## What is required
Of all the lines in the entries below, give again exactly those starting at the line containing "middle pip: (119, 263)" and ending at the line containing "thumb mcp: (215, 200)", both ends included, and no others.

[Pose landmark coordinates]
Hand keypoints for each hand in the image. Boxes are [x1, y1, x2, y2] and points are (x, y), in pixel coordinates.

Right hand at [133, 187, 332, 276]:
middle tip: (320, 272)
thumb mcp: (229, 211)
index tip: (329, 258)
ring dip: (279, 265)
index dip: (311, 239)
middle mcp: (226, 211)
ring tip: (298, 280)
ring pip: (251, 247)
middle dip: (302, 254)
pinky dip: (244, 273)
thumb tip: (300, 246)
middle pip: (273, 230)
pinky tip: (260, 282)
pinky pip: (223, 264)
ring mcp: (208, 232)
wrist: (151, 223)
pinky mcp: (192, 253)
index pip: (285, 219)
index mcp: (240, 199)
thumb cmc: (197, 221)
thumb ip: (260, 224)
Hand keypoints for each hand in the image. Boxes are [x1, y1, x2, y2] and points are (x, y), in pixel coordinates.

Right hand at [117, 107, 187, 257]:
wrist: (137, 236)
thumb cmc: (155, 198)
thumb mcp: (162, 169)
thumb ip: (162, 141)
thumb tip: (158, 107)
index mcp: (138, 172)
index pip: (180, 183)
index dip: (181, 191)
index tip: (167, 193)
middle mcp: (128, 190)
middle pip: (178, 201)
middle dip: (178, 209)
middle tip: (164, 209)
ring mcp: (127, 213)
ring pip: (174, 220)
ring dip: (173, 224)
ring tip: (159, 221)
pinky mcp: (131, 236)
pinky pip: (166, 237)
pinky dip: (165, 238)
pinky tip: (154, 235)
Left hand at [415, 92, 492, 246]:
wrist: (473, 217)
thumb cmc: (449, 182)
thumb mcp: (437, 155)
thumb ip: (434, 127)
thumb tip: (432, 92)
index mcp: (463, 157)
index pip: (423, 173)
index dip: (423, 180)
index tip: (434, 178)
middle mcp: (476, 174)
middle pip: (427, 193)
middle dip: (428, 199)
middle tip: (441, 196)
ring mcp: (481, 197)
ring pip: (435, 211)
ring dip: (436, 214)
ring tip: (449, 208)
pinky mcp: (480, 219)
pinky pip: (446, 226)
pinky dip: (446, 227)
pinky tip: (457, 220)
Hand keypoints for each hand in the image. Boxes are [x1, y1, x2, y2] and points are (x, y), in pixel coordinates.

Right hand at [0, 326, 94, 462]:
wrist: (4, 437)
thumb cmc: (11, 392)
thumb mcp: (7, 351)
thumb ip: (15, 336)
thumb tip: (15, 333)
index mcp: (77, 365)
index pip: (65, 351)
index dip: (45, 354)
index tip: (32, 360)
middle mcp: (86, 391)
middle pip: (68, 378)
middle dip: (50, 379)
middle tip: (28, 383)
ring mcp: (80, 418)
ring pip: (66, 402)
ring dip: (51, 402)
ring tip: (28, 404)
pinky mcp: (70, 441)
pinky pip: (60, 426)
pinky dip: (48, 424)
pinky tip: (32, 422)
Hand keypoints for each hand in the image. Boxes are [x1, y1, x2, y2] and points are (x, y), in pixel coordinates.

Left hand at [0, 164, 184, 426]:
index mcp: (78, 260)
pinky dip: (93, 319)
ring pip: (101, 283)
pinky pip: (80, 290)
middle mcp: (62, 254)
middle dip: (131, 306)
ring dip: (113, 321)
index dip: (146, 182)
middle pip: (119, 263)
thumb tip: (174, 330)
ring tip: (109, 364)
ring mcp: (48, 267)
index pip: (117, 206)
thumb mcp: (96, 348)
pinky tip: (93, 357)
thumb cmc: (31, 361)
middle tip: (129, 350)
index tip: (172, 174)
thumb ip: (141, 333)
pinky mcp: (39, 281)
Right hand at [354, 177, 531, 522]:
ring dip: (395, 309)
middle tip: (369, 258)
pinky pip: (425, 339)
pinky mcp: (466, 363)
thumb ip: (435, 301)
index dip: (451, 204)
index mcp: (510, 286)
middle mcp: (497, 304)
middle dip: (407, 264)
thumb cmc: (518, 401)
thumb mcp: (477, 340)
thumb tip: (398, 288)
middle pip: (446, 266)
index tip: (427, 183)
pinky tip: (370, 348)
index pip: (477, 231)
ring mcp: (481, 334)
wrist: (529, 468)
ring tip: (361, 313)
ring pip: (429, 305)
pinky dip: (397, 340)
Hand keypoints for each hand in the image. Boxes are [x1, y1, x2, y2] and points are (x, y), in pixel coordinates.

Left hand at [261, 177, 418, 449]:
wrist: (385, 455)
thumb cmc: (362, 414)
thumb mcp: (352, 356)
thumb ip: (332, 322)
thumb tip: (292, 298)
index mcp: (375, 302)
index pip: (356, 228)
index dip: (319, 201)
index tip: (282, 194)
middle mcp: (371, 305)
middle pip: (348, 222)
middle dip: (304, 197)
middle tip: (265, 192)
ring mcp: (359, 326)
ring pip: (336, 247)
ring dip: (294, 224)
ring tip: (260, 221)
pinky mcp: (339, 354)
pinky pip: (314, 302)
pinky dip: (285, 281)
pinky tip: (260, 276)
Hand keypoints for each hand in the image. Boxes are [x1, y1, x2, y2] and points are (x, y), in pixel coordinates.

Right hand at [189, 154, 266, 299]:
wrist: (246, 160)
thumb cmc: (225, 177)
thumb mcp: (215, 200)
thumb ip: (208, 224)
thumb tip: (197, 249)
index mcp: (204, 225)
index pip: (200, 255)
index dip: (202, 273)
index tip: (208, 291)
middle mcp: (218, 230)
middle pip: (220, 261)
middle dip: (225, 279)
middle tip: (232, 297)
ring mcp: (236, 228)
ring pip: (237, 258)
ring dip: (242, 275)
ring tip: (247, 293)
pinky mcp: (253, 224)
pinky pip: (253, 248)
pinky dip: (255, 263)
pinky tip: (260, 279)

## Response to this exercise
middle pip: (119, 263)
thumb tip: (174, 330)
ring tip: (109, 364)
ring mcp: (48, 267)
index pip: (117, 206)
thumb mcp: (96, 348)
pinky tip: (93, 357)
thumb cmc: (31, 361)
middle tip: (129, 350)
index tip: (172, 174)
thumb ip: (141, 333)
pinky mcp: (39, 281)
Right hand at [354, 177, 531, 522]:
ring dip: (395, 309)
middle tip: (369, 258)
pinky pip: (425, 339)
pinky mcp: (466, 363)
thumb ip: (435, 301)
index dip: (451, 204)
index mcp: (510, 286)
middle mcp: (497, 304)
middle dip: (407, 264)
thumb cmc: (518, 401)
thumb mcp: (477, 340)
thumb tip: (398, 288)
middle pip: (446, 266)
index tip: (427, 183)
pinky tip: (370, 348)
index pip: (477, 231)
ring mcp: (481, 334)
wrist: (529, 468)
ring tip: (361, 313)
ring pip: (429, 305)
pinky dip: (397, 340)
Hand keypoints for each hand in the image. Boxes are [x1, y1, x2, y2] and points are (x, y), in pixel coordinates.

Left hand at [261, 177, 418, 449]:
wrist: (385, 455)
thumb cmc: (362, 414)
thumb mcp: (352, 356)
thumb ip: (332, 322)
thumb tip: (292, 298)
index mcp: (375, 302)
index pip: (356, 228)
index dip: (319, 201)
index tip: (282, 194)
middle mcp: (371, 305)
middle pip: (348, 222)
middle dip: (304, 197)
middle tip: (265, 192)
ring mcp: (359, 326)
ring pip: (336, 247)
ring dip: (294, 224)
ring tip: (260, 221)
pinky mcp: (339, 354)
pinky pip: (314, 302)
pinky dip: (285, 281)
pinky tip: (260, 276)
Hand keypoints for each hand in the image. Boxes are [x1, y1, x2, y2] and points are (x, y), in pixel coordinates.

Right hand at [189, 154, 266, 299]:
wrist: (246, 160)
thumb cmc: (225, 177)
thumb mcp: (215, 200)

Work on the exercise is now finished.